- Born: 1887
- Died: 1975 (aged 87–88)
- Other name: Gordhanbapa
- Occupations: Physician; social worker;
- Spouse: Madanbahen
- Awards: Padma Shri (1965)

= Gordhandas Bhagwandas Narottamdas =

Indian doctor

Gordhandas Bhagwandas Narottamdas (1887 – 1975) was an Indian physician and social worker from Bombay (now Mumbai), India. He founded the Sir Harkisandas Narottamdas Hospital in 1925 and served patients until his death. He was awarded the Padma Shri in 1965.

==Biography==
Gordhandas was born in 1887 to Viththaldas Sheth. He was adopted by his maternal aunt Zaverben after death of his maternal uncle Bhagwandas Narottamdas Sheth. He studied medicine. During his college days, he married Madanbahen, a daughter of Laldas Vanraodas. After few years, she died of sickness. After death of his paternal uncle Harkisan Narottamdas, he proposed to build a hospital in his memory which was agreed by his maternal aunt Mankunwar and she donated their bungalow for the purpose. Her adoptive mother too agreed to donate.

# Information supplied:
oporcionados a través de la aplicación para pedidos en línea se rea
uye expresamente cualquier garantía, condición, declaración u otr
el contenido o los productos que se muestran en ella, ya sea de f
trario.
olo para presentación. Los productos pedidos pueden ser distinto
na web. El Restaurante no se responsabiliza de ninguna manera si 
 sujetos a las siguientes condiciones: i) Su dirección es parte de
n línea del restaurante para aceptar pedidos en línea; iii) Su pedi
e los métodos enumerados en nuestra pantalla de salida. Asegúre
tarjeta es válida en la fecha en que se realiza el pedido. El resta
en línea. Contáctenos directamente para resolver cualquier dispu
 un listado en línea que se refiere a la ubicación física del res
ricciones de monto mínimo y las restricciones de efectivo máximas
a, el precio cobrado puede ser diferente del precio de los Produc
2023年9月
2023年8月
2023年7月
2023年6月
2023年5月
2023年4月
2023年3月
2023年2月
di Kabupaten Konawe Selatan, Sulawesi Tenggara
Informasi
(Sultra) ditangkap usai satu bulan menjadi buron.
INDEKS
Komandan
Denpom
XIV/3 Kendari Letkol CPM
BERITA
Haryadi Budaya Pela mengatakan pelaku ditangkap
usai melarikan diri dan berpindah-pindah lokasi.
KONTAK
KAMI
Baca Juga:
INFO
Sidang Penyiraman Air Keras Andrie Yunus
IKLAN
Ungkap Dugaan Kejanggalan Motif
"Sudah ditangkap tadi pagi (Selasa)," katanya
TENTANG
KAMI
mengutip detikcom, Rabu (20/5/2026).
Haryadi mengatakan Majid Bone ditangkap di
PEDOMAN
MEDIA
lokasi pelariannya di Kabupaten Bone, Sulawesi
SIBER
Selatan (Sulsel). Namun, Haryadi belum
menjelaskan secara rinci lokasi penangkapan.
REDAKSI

--

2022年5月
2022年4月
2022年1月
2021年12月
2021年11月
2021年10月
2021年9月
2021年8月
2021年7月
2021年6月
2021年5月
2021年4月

...

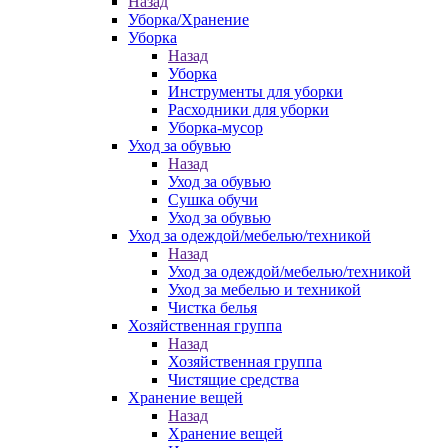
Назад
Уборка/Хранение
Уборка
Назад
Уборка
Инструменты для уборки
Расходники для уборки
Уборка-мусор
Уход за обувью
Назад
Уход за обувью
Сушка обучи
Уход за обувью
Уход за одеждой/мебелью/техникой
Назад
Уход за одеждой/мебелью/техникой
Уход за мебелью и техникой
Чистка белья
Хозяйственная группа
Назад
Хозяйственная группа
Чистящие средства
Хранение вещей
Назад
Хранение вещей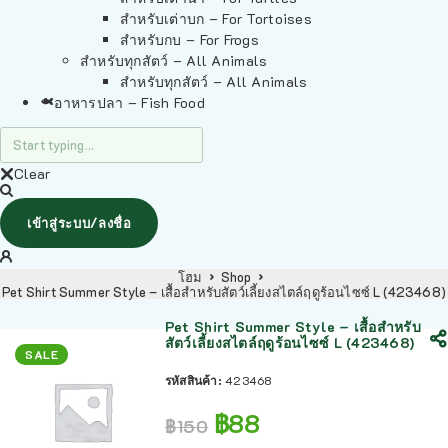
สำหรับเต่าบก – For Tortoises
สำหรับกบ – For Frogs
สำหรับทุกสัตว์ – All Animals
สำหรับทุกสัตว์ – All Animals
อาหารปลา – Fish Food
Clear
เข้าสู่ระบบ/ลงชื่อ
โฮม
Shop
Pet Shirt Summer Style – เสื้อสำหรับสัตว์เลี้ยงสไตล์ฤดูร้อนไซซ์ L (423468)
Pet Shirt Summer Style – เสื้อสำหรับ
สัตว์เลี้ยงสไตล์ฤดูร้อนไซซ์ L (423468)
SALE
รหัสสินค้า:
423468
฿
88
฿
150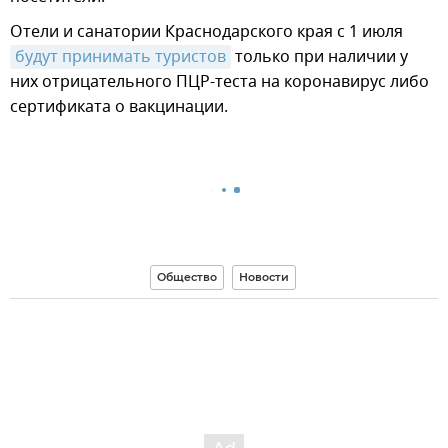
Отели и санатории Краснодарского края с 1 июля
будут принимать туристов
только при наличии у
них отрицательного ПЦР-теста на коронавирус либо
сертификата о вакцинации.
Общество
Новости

# Required tasks:
(1) According to the article on Gordhandas Bhagwandas Narottamdas, in what year did he found the Sir Harkisandas Narottamdas Hospital?
(2) Write the next part of the article on Gordhandas Bhagwandas Narottamdas, picking up after its final sentence.

# Written responses:
(1) 1925

(2)
In 1918, the foundation of Sir Harkisandas Narottamdas Hospital (also spelled Hurkisondas Nurrotumdas Hospital) was laid by the Lady Willingdon. In 1925, the construction was completed and inaugurated by Leslie Wilson, the Governor of Bombay. His brother Sir Mangaldas Sipai, the judge of Bombay High Court, held the position of honorary secretary of the hospital. The hospital started with 40 beds and eventually expanded to 366 beds; half of them were reserved for free treatment of poor and middle class patients. He was fondly called Gordhanbapa and served patients there until his death in 1975.

==Recognition==
Gordhandas was awarded the Padma Shri for his social work in 1965. After his death, Bombay Municipal Corporation named a square on the crossroads of Sardar Vallabhbhai Road and Raja Rammohan Roy Road after him as Gordhanbapa Chowk. A bust was also erected at the hospital.

Sir Harkishandas Narottamdas Hospital is now known as Sir H. N. Reliance Foundation Hospital and is managed by the Reliance Foundation.